Nonsense! Indeed; the SNCF clearly aligns its prices on road transport and I would like to know the evolution of the prices of an SNCF trip between the same period ... and in any case the SNCF aligns itself with a car with only one person. So it is enough to be 1 by car for it to be clearly cheaper than the train ... except exceptional promotion of the SNCF (style take your ticket 2 months in advance ...) ...
Then, SANEF is, like all motorway management companies, a private company that benefits from public investments.

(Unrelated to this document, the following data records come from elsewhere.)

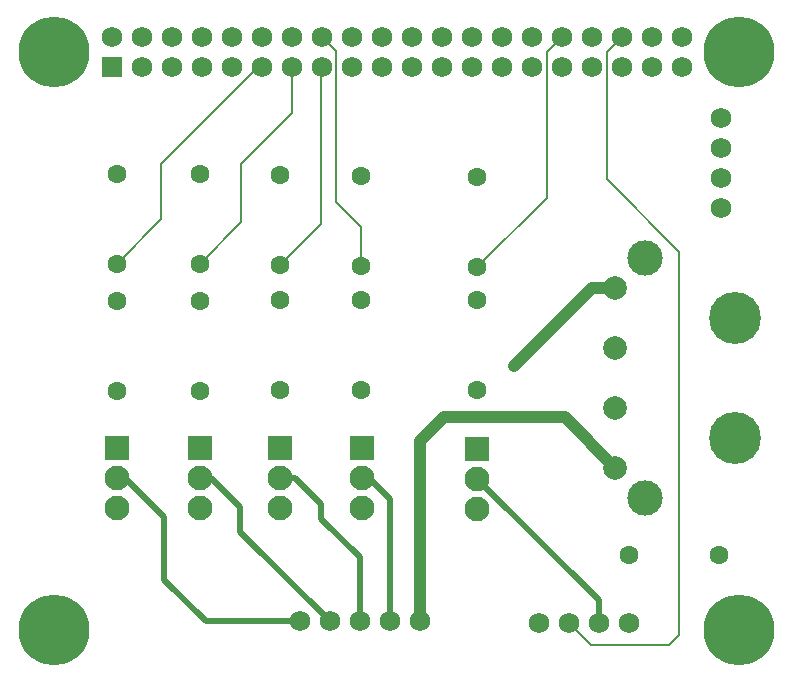
<source format=gbl>
%FSLAX33Y33*%
%MOMM*%
%AMRect-W1750000-H1750000-RO1.500*
21,1,1.75,1.75,0.,0.,90*%
%ADD10C,0.2032*%
%ADD11C,0.508*%
%ADD12C,1.016*%
%ADD13C,6.*%
%ADD14C,1.0668*%
%ADD15R,2.1X2.1*%
%ADD16C,2.1*%
%ADD17C,1.6*%
%ADD18C,1.75*%
%ADD19Rect-W1750000-H1750000-RO1.500*%
%ADD20C,1.6*%
%ADD21C,1.75*%
%ADD22C,4.4*%
%ADD23C,2.*%
%ADD24C,3.*%
%ADD25C,1.6*%
%ADD26C,1.75*%
D10*
%LNbottom copper_traces*%
G01*
X19325Y38065D02*
X19325Y43000D01*
X29425Y34365D02*
X29425Y37675D01*
D11*
X16300Y4250D02*
X24295Y4250D01*
D12*
X51000Y17225D02*
X46700Y21525D01*
D10*
X27350Y39750D02*
X27350Y52570D01*
X48930Y2250D02*
X47055Y4125D01*
D12*
X42380Y25875D02*
X49000Y32495D01*
D10*
X8775Y34540D02*
X12525Y38290D01*
X27350Y52570D02*
X26150Y53770D01*
D11*
X31915Y4250D02*
X31915Y14635D01*
X26100Y12965D02*
X26100Y14200D01*
D10*
X55575Y2250D02*
X48930Y2250D01*
X27350Y39750D02*
X29425Y37675D01*
D11*
X49595Y6080D02*
X49595Y4125D01*
D12*
X49000Y32495D02*
X51000Y32495D01*
D10*
X26075Y37890D02*
X26075Y51155D01*
D11*
X31915Y14635D02*
X30050Y16500D01*
X29375Y4250D02*
X29375Y9690D01*
X12750Y7800D02*
X12750Y13075D01*
D10*
X12525Y43000D02*
X20755Y51230D01*
X50275Y41675D02*
X56425Y35525D01*
X45200Y40140D02*
X45200Y52500D01*
X20755Y51230D02*
X21070Y51230D01*
D11*
X12750Y13075D02*
X9550Y16275D01*
D10*
X19325Y43000D02*
X23610Y47285D01*
D11*
X26835Y4250D02*
X19225Y11860D01*
D12*
X36475Y21525D02*
X46700Y21525D01*
D10*
X15800Y34540D02*
X19325Y38065D01*
X50275Y41675D02*
X50275Y52495D01*
D11*
X16300Y4250D02*
X12750Y7800D01*
D10*
X56425Y3100D02*
X55575Y2250D01*
D12*
X34475Y19525D02*
X34475Y4270D01*
D11*
X26100Y14200D02*
X23900Y16400D01*
X23050Y16400*
D10*
X12525Y38290D02*
X12525Y43000D01*
D11*
X19225Y13975D02*
X16800Y16400D01*
X19225Y11860D02*
X19225Y13975D01*
D10*
X23610Y47285D02*
X23610Y51230D01*
X51550Y53770D02*
X50275Y52495D01*
X56425Y35525D02*
X56425Y3100D01*
D11*
X16800Y16400D02*
X15475Y16400D01*
D12*
X36475Y21525D02*
X34475Y19525D01*
D10*
X22625Y34440D02*
X26075Y37890D01*
X39325Y34265D02*
X45200Y40140D01*
D11*
X29375Y9690D02*
X26100Y12965D01*
X39325Y16350D02*
X49595Y6080D01*
D10*
X45200Y52500D02*
X46470Y53770D01*
D13*
X3500Y52500D03*
X3500Y3500D03*
X61500Y3500D03*
X61500Y52500D03*
D14*
X42380Y25875D03*
%LNbottom copper component f6b11292b8daae35*%
D15*
X22625Y18940D03*
D16*
X22625Y16400D03*
X22625Y13860D03*
%LNbottom copper component 687da8b0145f7069*%
D17*
X8775Y34540D03*
X8775Y42160D03*
%LNbottom copper component 185414f6375d1064*%
D18*
X33770Y53770D03*
X28690Y51230D03*
X51550Y51230D03*
X54090Y53770D03*
X31230Y51230D03*
X23610Y51230D03*
X54090Y51230D03*
X43930Y53770D03*
X49010Y53770D03*
X38850Y53770D03*
X38850Y51230D03*
X41390Y53770D03*
X18530Y51230D03*
X56630Y51230D03*
X15990Y53770D03*
X33770Y51230D03*
X21070Y53770D03*
X43930Y51230D03*
X41390Y51230D03*
X13450Y51230D03*
X10910Y51230D03*
X51550Y53770D03*
X36310Y51230D03*
X28690Y53770D03*
X26150Y51230D03*
X46470Y51230D03*
X13450Y53770D03*
X15990Y51230D03*
X23610Y53770D03*
X36310Y53770D03*
X21070Y51230D03*
X31230Y53770D03*
X10910Y53770D03*
X26150Y53770D03*
X18530Y53770D03*
X46470Y53770D03*
X49010Y51230D03*
X8370Y53770D03*
X56630Y53770D03*
D19*
X8370Y51230D03*
%LNbottom copper component 8802cf38c753d2b4*%
D17*
X15800Y34540D03*
X15800Y42160D03*
%LNbottom copper component ba5debff902abb83*%
X39325Y34265D03*
X39325Y41885D03*
%LNbottom copper component 55fdcf3c5e6549ef*%
X22625Y34440D03*
X22625Y42060D03*
%LNbottom copper component 110889d4a757a866*%
D20*
X39325Y31435D03*
X39325Y23815D03*
%LNbottom copper component ff2fcf3b1a510dc9*%
X29425Y31435D03*
X29425Y23815D03*
%LNbottom copper component 0a6b8b40ce2b8e93*%
X22625Y31435D03*
X22625Y23815D03*
%LNbottom copper component 04810c5c597c12be*%
D21*
X52135Y4125D03*
X49595Y4125D03*
X47055Y4125D03*
X44515Y4125D03*
%LNbottom copper component 6c258254c5770ca7*%
D15*
X39325Y18890D03*
D16*
X39325Y16350D03*
X39325Y13810D03*
%LNbottom copper component 8c437a439b2244d4*%
D20*
X15800Y31410D03*
X15800Y23790D03*
%LNbottom copper component 0fc5d429d87802fd*%
D22*
X61160Y29955D03*
X61160Y19795D03*
D23*
X51000Y32495D03*
X51000Y17255D03*
X51000Y27415D03*
X51000Y22335D03*
D24*
X53540Y14715D03*
X53540Y35035D03*
%LNbottom copper component 312cdacbf92fd603*%
D15*
X8775Y18940D03*
D16*
X8775Y16400D03*
X8775Y13860D03*
%LNbottom copper component c3cab1f166f104d1*%
D21*
X34455Y4250D03*
X31915Y4250D03*
X29375Y4250D03*
X26835Y4250D03*
X24295Y4250D03*
%LNbottom copper component b923ac39a7958762*%
D25*
X52190Y9875D03*
X59810Y9875D03*
%LNbottom copper component 8617819b20f8b299*%
D20*
X8775Y31410D03*
X8775Y23790D03*
%LNbottom copper component 0fc97c50a163778b*%
D15*
X15800Y18940D03*
D16*
X15800Y16400D03*
X15800Y13860D03*
%LNbottom copper component e82071b529bd6739*%
D26*
X59975Y46860D03*
X59975Y44320D03*
X59975Y41780D03*
X59975Y39240D03*
%LNbottom copper component 946008f2f507596d*%
D17*
X29425Y34365D03*
X29425Y41985D03*
%LNbottom copper component 4347c57bd1fec9ce*%
D15*
X29525Y18940D03*
D16*
X29525Y16400D03*
X29525Y13860D03*
M02*
</source>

And all this is probably linked to its IPO in 2005 (a bit expected so that it is not too obvious ...):
According to Wiki: http://bit.ly/8evkO2
Creation 1963
Key dates IPO on June 24, 2005;
privatization in June 2005; buyout by the HIT consortium in 2006
Privatisation
On December 14, 2005, the French government decided to sell Sanef to the Spanish group Abertis.
This sale became effective on February 3, 2006. The Holding Company of Transport Infrastructures (HIT), which brings together around Abertis the Caisse des Dépôts, Predica, the Axa Group, the Société foncière, financier et de participations (FFP) and CNP Assurances, acquired that day, from the State and the public establishment Autoroutes de France, 75,65% of the shares of the Société des autoroutes du nord et de l'Est de la France (Sanef) for a price per share of 58 € uros, ie a total of 4,03 billion euros for this participation.
Since 2006, Sanef has also had the concession with Eiffage of the A65 Langon - Pau motorway within the A'lienor group.
Controversy over motorway tariffs
In early June 2009, several dailies denounced increases in motorway tariffs [1].
In fact, on May 31, 2009, motorway tolls increased by 1,89% on average on the Sanef network in northern and eastern France (A1, A2, A4, A16, A26, A29. According to Sanef, the increases take place once a year and are stopped by the state.
The newspaper Le Parisien, however, points out that the Sanef tariffs had already increased on December 1, 2008 by 3,3% and those of the Sapn by 4,3%. The price of a passing Paris-Lille (as of 01/06/2009) was now 14,60 € instead of 14,20 €.